The effort included knocking down Kaepernick -- and also propping up Blaine Gabbert. It became conspicuous toward the end of the game, when Phil Simms offered up an over-the-top assessment of Gabbert.

“I got no feeling -- I haven’t in anything I’ve read, watched, watching practice, talking to the players, talking to the coach -- there’s nothing that’s given me a hint that anywhere close with that quarterback change could happen with the San Francisco 49ers,” Simms said on the broadcast. “That’s just my opinion. . . . I saw Blaine Gabbert taking all the reps, doing all the practice. A lot of encouraging words about him as a teammate, a player. Look, come on, I don’t want to hear anybody talk -- this guy’s got talent.

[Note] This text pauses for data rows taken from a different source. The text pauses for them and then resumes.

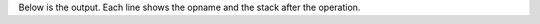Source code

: 
.. testsetup::

    import sys
    import logging
    import codemach
    logging.basicConfig(handlers=[logging.StreamHandler(stream=sys.stdout)])
    

.. testcode::

    import logging
    from codemach import Machine

    m = Machine(logging.INFO)
    
    s = """def func(a, b):\n  return a + b\nfunc(2, 3)"""

    c = compile(s, '<string>', 'exec')

    m.exec(c)

Below is the output. Each line shows the opname and the stack after the operation.

.. testoutput::

    ------------- begin exec
    LOAD_CONST           ['<code object fun']
    LOAD_CONST           ['<code object fun', 'func']
    MAKE_FUNCTION        ['<FunctionType ob']
    STORE_NAME           []
    LOAD_NAME            ['<FunctionType ob']
    LOAD_CONST           ['<FunctionType ob', '2']
    LOAD_CONST           ['<FunctionType ob', '2', '3']
    ------------- begin exec
    LOAD_FAST            ['2']
    LOAD_FAST            ['2', '3']
    BINARY_ADD           ['5']
    RETURN_VALUE         []
    ------------- return
    CALL_FUNCTION        ['5']
    POP_TOP              []
    LOAD_CONST           ['None']
    RETURN_VALUE         []
    ------------- return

You see that on the field. Running, got a good arm. Yeah, he missed some passes tonight. It’s not a game of perfection.”

The comments from Simms hardly went unnoticed. They were heard specifically by the analysts at NFL Network, who are conjoined with CBS for the first half of the Thursday Night Football schedule.

Michael Irvin of NFLN had this to say: "[D]id anyone else feel kind of weird the way Phil Simms was talking about Blaine Gabbert, as we’re watching some of these passes? You know, he was talking about him like this guy was the next coming of Tom Brady or somebody.”

Added Marshall Faulk: “He was talking about Blaine Gabbert like he was his relative.”

Actually, Simms talked about Gabbert better than Simms has publicly talked about any relative; he’s had multiple sons in the NFL, and the closest Simms ever has come to defending a relative happened 11 years ago, when Young explained away the struggles of Chris Simms by suggesting that he grew up in a “laissez-faire” atmosphere.

Simms bristled at the remark, and not because it represented a horribly inaccurate application of the term. For now, the quarterback situation in San Francisco is hardly unfolding in a laissez-faire manner; Simms and other intended or accidental surrogates are doing whatever they can to help the team justify its stubborn refusal to make a change at the most important position on the field.